_INSTRUCTIONS TO FOLLOW_. In the blog post on conformal prediction, what does the method produce for regression tasks?
======== DOCUMENT PASSAGE
**Conformal Prediction for Machine Learning Classification —From the Ground Up**

#### Implementing conformal prediction for classification without need of bespoke packages

This blog post is inspired by Chris Molner’s book — Introduction to Conformal Prediction with Python. Chris is brilliant at making new machine learning techniques accessible to others. I’d especially also recommend his books on Explainable Machine Learning.

A GitHub repository with the full code may be found here: Conformal Prediction.

**What is Conformal Prediction?**

Conformal prediction is both a method of uncertainty quantification, and a method of classifying instances (which may be fine-tuned for classes or subgroups). Uncertainty is conveyed classification being in sets of potential classes rather than single predictions.

Conformal prediction specifies a coverage, which specifies the probability that the true outcome is covered by the prediction region. The interpretation of prediction regions in conformal prediction depends on the task. For classification we get prediction sets, while for regression we get prediction intervals.

Below is an example of the difference between ‘traditional’ classification (balance of likelihood) and conformal prediction (sets).

The difference between ‘normal’ classification based on most likely class, and conformal prediction which creates sets of possible classes.

The advantages of this method are:

**Guaranteed coverage**: Prediction sets generated by conformal prediction come with coverage guarantees of the true outcome — that is that they will detect whatever percentage of true values you set as a minimum target coverage. Conformal prediction does not depend on a well calibrated model — the only thing that matters is that, like all machine learning, the new samples being classified must come from similar data distributions to the training and calibration data. Coverage can also be guaranteed across classes or subgroups, though this takes an extra step in the method which we will cover.

**Easy to use**: Conformal prediction approaches can be implemented from scratch with just a few lines of code, as we will do here.**Model-agnostic**: Conformal prediction works with any machine learning model. It uses the normal outputs of whatever you preferred model is.**Distribution-free**: Conformal prediction makes no assumptions about underlying distributions of data; it is a non-parametric method.**No retraining required**: Conformal prediction can be used without retraining your model. It is another way of looking at, and using, model outputs.**Broad application**: conformal prediction works for tabular data classification, image or time-series classification, regression, and many other tasks, though we will demonstrate just classification here.
================
======== RECORDED DATA
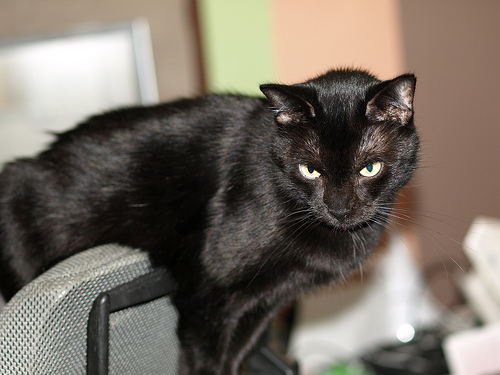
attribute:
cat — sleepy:
[3, 70, 418, 372]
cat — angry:
[35, 34, 447, 332]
================
_RESPONSE TO THE EXERCISE_. Prediction intervals.